§ **RECORDS FOR THIS EXERCISE**
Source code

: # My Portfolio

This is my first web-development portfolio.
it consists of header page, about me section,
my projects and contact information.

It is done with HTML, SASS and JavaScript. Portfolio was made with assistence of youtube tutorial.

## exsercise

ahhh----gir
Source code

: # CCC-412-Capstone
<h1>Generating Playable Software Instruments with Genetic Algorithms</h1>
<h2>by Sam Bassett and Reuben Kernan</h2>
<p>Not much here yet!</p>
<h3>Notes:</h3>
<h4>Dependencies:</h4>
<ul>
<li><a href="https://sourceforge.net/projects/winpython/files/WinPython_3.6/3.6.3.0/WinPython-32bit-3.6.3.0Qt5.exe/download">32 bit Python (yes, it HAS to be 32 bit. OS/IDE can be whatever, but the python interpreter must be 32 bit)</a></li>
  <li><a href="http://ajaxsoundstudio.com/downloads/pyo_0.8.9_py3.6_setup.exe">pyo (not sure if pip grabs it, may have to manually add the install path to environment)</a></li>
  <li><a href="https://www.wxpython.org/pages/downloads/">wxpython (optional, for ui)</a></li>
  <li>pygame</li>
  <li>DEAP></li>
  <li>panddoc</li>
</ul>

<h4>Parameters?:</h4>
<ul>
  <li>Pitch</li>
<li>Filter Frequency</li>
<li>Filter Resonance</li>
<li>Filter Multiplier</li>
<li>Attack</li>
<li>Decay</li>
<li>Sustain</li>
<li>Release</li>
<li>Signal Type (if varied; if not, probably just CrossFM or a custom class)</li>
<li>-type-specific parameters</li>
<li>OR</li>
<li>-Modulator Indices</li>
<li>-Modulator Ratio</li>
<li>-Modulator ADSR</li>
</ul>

§ **ASSIGNMENT**
Using the records given above, list every line that includes the word "https".

§ **EXPECTED ANSWER**
<li><a href="https://sourceforge.net/projects/winpython/files/WinPython_3.6/3.6.3.0/WinPython-32bit-3.6.3.0Qt5.exe/download">32 bit Python (yes, it HAS to be 32 bit. OS/IDE can be whatever, but the python interpreter must be 32 bit)</a></li>
  <li><a href="https://www.wxpython.org/pages/downloads/">wxpython (optional, for ui)</a></li>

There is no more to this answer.